Your instructions:
List every line in the material below that contains the string "with", matching case exactly.

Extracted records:
▼▼▼
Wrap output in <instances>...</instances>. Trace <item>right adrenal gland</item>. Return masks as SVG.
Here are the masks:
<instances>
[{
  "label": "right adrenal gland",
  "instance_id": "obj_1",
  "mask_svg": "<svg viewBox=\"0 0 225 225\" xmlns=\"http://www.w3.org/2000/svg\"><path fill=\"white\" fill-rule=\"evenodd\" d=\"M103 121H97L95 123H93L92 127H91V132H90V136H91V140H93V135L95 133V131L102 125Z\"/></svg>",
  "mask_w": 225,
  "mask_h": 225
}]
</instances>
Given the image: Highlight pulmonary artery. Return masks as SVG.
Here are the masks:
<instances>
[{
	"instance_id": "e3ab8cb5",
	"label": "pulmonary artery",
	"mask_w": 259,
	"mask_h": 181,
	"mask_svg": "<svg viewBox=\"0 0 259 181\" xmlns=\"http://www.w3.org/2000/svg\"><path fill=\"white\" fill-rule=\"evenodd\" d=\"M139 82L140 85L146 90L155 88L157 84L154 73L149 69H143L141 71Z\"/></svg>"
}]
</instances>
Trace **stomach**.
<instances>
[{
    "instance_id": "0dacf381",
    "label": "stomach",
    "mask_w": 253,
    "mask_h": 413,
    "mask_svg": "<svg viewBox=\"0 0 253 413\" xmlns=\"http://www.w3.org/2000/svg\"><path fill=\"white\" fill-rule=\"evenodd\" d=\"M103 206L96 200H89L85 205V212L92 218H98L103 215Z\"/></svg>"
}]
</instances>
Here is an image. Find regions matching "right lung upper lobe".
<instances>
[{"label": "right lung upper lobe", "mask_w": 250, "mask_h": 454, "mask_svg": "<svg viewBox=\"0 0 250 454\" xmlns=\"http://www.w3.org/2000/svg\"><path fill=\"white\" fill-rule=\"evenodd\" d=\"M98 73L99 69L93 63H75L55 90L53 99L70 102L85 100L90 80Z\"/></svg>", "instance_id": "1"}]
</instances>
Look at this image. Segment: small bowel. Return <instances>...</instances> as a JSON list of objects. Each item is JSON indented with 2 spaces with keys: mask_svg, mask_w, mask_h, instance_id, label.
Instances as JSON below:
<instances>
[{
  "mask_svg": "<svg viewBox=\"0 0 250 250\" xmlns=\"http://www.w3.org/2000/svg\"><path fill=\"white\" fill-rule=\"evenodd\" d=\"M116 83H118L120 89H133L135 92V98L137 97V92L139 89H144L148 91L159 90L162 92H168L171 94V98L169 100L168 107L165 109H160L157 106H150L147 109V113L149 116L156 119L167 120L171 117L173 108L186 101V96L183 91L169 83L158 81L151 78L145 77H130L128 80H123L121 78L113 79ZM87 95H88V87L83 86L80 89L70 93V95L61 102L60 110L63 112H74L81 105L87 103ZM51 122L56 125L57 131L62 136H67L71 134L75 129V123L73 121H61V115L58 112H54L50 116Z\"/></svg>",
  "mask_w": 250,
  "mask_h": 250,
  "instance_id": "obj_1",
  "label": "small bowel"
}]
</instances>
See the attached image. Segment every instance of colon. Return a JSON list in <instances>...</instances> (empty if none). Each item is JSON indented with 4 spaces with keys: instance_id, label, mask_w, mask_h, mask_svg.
▲▲▲
Output for this task:
Look at this image. Segment: small bowel. Return <instances>...</instances> as a JSON list of objects. Each item is JSON indented with 2 spaces with keys: mask_svg, mask_w, mask_h, instance_id, label.
See the attached image. Segment every instance of colon. Return a JSON list in <instances>...</instances> (empty if none). Each item is JSON indented with 4 spaces with keys: instance_id, label, mask_w, mask_h, mask_svg.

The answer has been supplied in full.